» **Task brief**:
Output the listing word for word, minus pictures.
*** Records provided ***
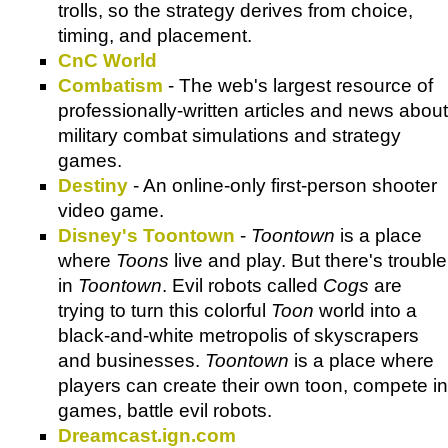
trolls, so the strategy derives from choice,
timing, and placement.
CnC World
Combatism
- The web's largest resource of
professionally-written articles and news about
military combat simulations and strategy
games.
Destiny
- An online-only first-person shooter
video game.
Disney's Toontown
-
Toontown
is a place
where
Toons
live and play. But there's trouble
in
Toontown
. Evil robots called
Cogs
are
trying to turn this colorful
Toon
world into a
black-and-white metropolis of skyscrapers
and businesses.
Toontown
is a place where
players can create their own toon, compete in
games, battle evil robots.
Dreamcast.ign.com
*** End of Records provided ***
» **Response to this exercise**:
trolls, so the strategy derives from choice,
timing, and placement.
CnC World
Combatism
- The web's largest resource of
professionally-written articles and news about
military combat simulations and strategy
games.
Destiny
- An online-only first-person shooter
video game.
Disney's Toontown
-
Toontown
is a place
where
Toons
live and play. But there's trouble
in
Toontown
. Evil robots called
Cogs
are
trying to turn this colorful
Toon
world into a
black-and-white metropolis of skyscrapers
and businesses.
Toontown
is a place where
players can create their own toon, compete in
games, battle evil robots.
Dreamcast.ign.com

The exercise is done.